The pros were wild for the little court magician with the Bob Cousy accent and stature, and they bid hard for his services. The ABA offered the most, feeling Ernie could help bring the league respectability and a big network TV contract, but he signed with the Braves for about $2 million for five years.
The contract was a stunner, at the time one of the largest ever in all sports. And after his first season, Ernie appeared to be worth the investment. He averaged 15.2 points per game for Buffalo and led the league in assists (8.2 per game) and free-throw percentage (90.2)—the first time anyone had been No. 1 in both those categories since Oscar Robertson in 1964. As a playmaking crowd pleaser, Ernie sparked the Braves to their first winning season ever and their first berth in the NBA playoffs. He was voted Rookie of the Year for 1973-74.
Ernie D's world seemed bright as he sat by the tennis courts the following summer, as dazzling and charmed as one of his no-look, behind-the-head, cross-court passes. Oh, some critics were grumbling that he couldn't play big-time defense—a writer in L.A. was the first to come up with the "Ernie No D" moniker—but, after all, he was only 22, and he would learn. And anyway, nobody since Cousy had dribbled and passed and dealt the ball the way Ernie did.
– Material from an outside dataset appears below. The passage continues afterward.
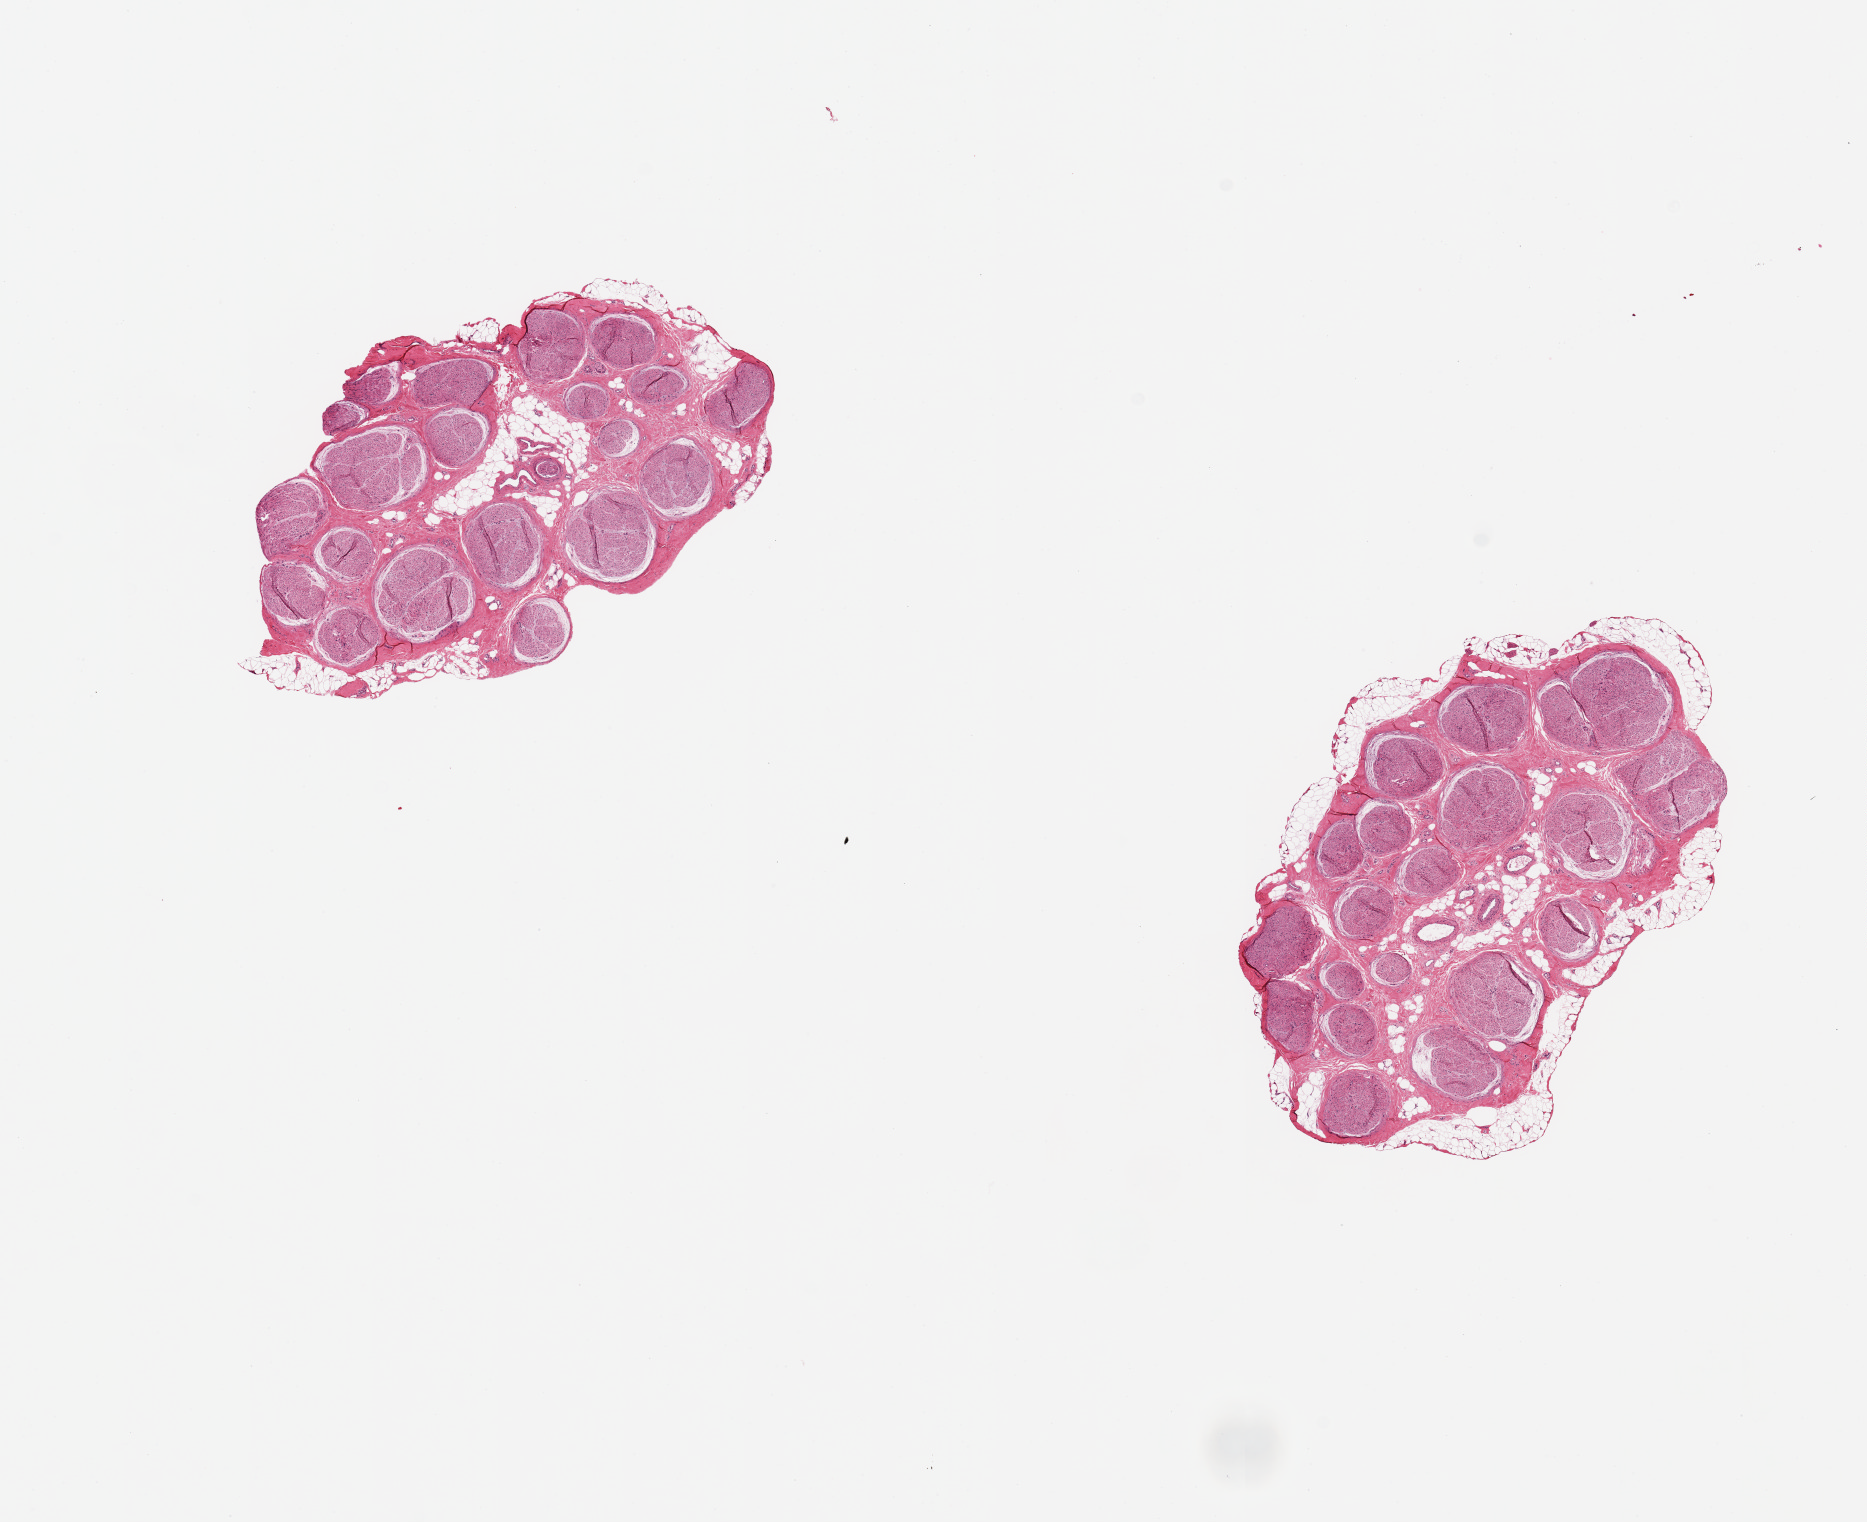
Whole-slide image, haematoxylin and eosin stain — low-resolution overview of the scanned area, about 14.8 x 12.0 mm (from a 20x scan). PAXgene-fixed, paraffin-embedded tissue. Section of tibial nerve (target tissue). Tissue donor sample.
Pathologist's review note for this sample: 2 pieces, 5x3 & 5x3mm; up to 0.3mm adipose around each piece.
Now it is 6½ years later, and Ernie D, an NBA reject with nothing better to do, is sitting at the end of the press table at the Providence Civic Center, watching the Providence basketball team warm up for a game against the University of Massachusetts. He is wearing corduroys, a pullover shirt and white high-top basketball shoes. His jet-black hair is brushed straight back in the style popularized by John Travolta during his disco phase.
This is where Ernie sits for all the Providence home games. He gets in free; all the ushers and guards and school officials know him and let him by with a nod or a handshake. For the last year or so, Ernie has spent a lot of time on the Providence campus, most of it in the old gym at Alumni Hall, his "home away from home," where he plays pickup games with friends or shoots alone. Several years ago the Providence athletic department gave him his own key to the gym.